View Lotus Bridge in a larger map

  • There are surprisingly few land borders on Earth where right-hand-drive countries meet left-hand-drive ones. Thanks largely to the British Empire, a majority of the world used to drive their cars and carriages on the left—including the U.S. until the early 19th century, and parts of Canada into the early 20th. But many countries—most of Eastern Europe, parts of Scandinavia, Korea, Argentina, the Philippines—have joined the drive-on-the-right bandwagon during the past hundred years. In fact, most of the remaining major drive-on-the-left countries (Britain, Japan, Australia) are islands, so the border problem doesn’t really come up. Other major exceptions (southeast Africa, the nations that were once British India) come in clusters that mostly border each other.

  • There are a few nations that do have to worry about how to switch traffic at the border. Left-driving Thailand is one; three of its neighbors, Cambodia, Laos, and Myanmar, drive on the right. Most of its high-traffic borders just use a traffic light to alternate the flow of vehicles—a simple solution, when you think about it.

  • But there are more elegant arrangements, ones that allow for continuous traffic—such as the bridges of Macau. Macau was a Portuguese colony for more than 400 years, and at the time it was handed back to China in 1999, it was the last European colony in Asia. Like Hong Kong, Macau still drives on the left under Chinese rule, which means travelers between Macau and other parts of China must switch sides of the road without even leaving the country! At the Lotus Bridge between Macau and Hengqin Island, cars on the Chinese side loop under the bridge on a weirdly asymmetric partial cloverleaf in order to switch lanes.

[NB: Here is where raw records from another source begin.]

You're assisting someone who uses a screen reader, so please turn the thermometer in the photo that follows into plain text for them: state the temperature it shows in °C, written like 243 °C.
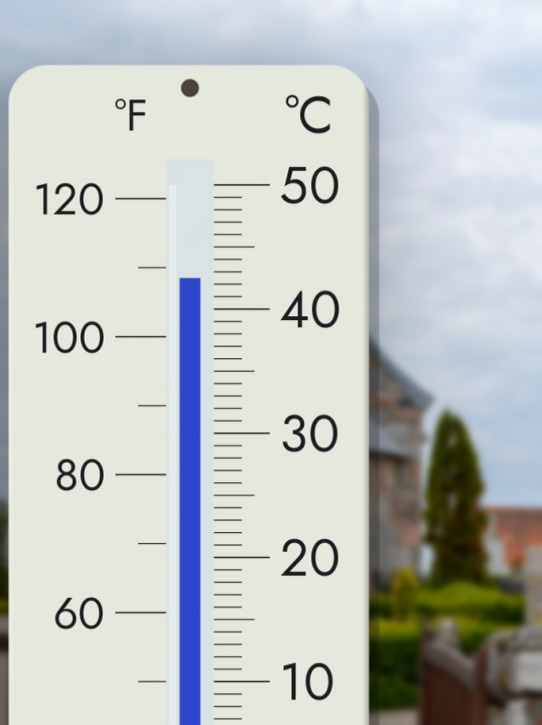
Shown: 42.5 °C
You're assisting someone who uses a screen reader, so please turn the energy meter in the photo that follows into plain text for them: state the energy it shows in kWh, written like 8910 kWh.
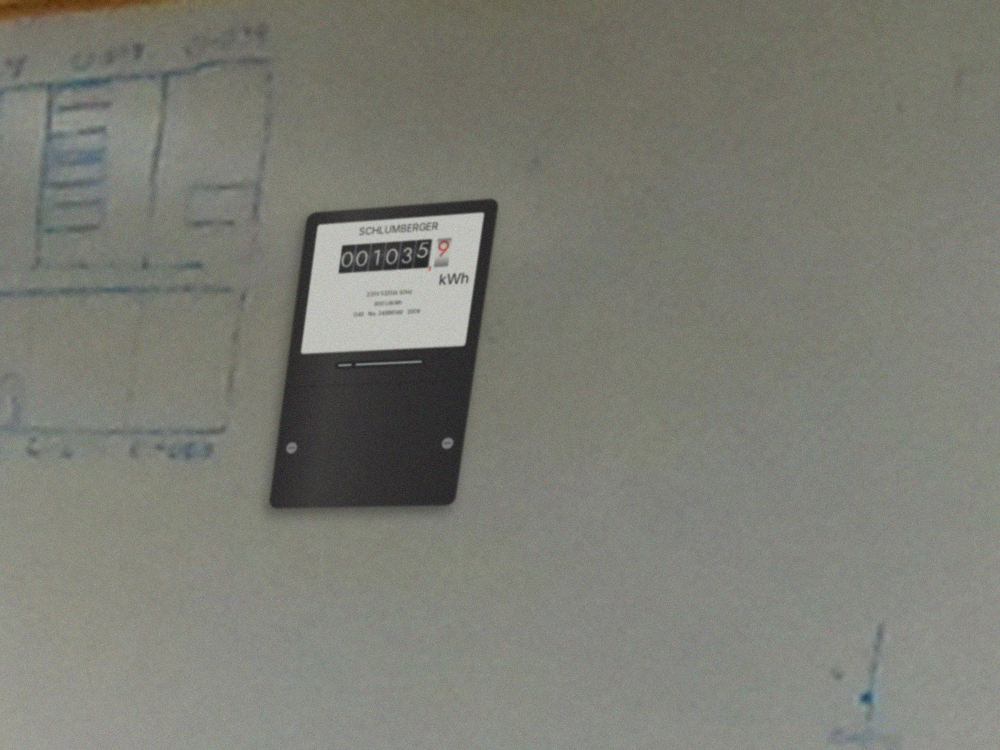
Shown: 1035.9 kWh
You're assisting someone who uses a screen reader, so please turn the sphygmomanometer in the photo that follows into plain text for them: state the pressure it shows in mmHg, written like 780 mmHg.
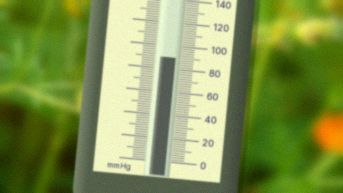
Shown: 90 mmHg
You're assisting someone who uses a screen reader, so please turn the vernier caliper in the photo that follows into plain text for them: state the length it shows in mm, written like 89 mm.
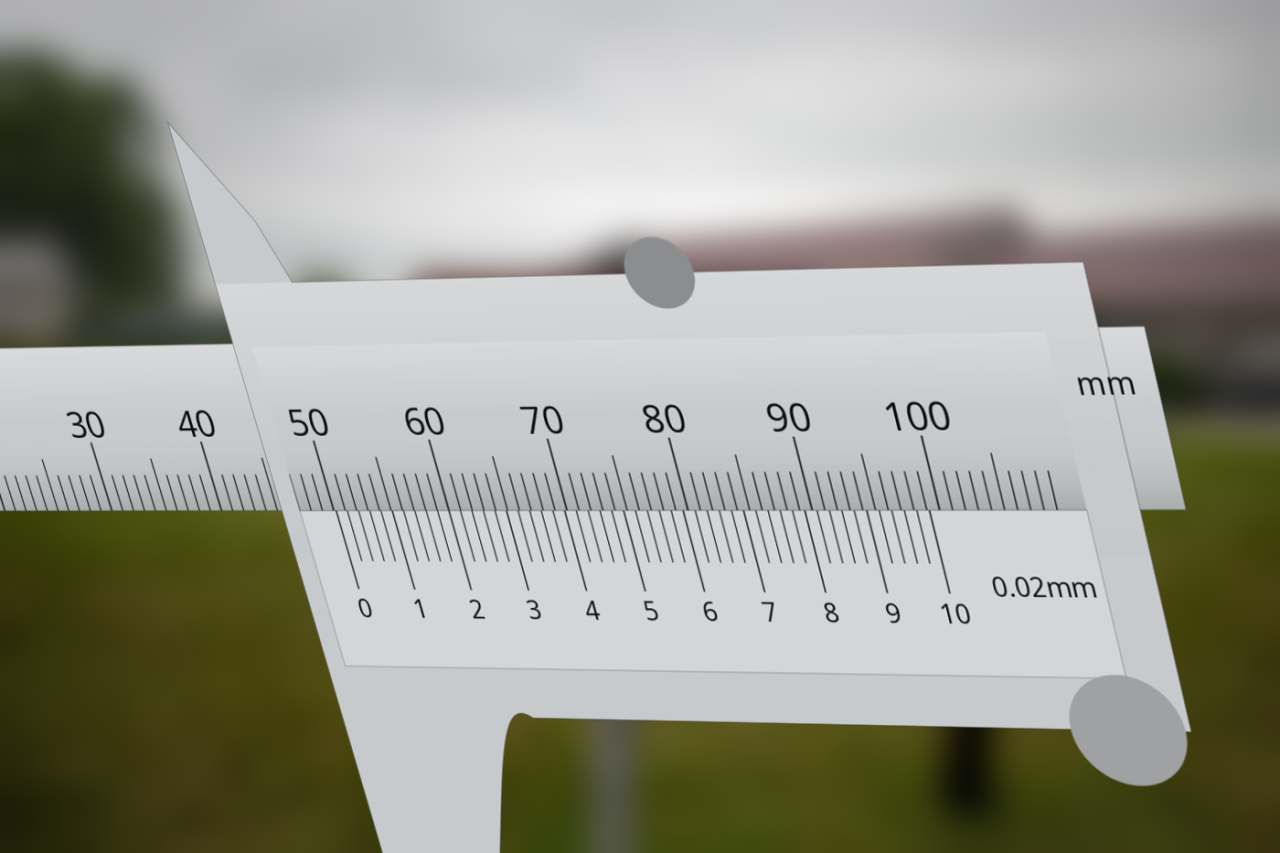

  • I’ve only personally been to one left-to-right interchange, and it was a tiny border town between Thailand and Cambodia. There was no traffic to speak of, just an occasional truck getting waved through by border agents. Interestingly, a similar rule applies at the world’s most unusual left-to-right border: the service tunnel between tracks of the “Chunnel” beneath the English Channel, used by maintenance vehicles and for emergencies. The service tunnel switches from left to right in the middle, so I assume every conflict is resolved by a complicated Anglo-French duel 250 feet below the waves.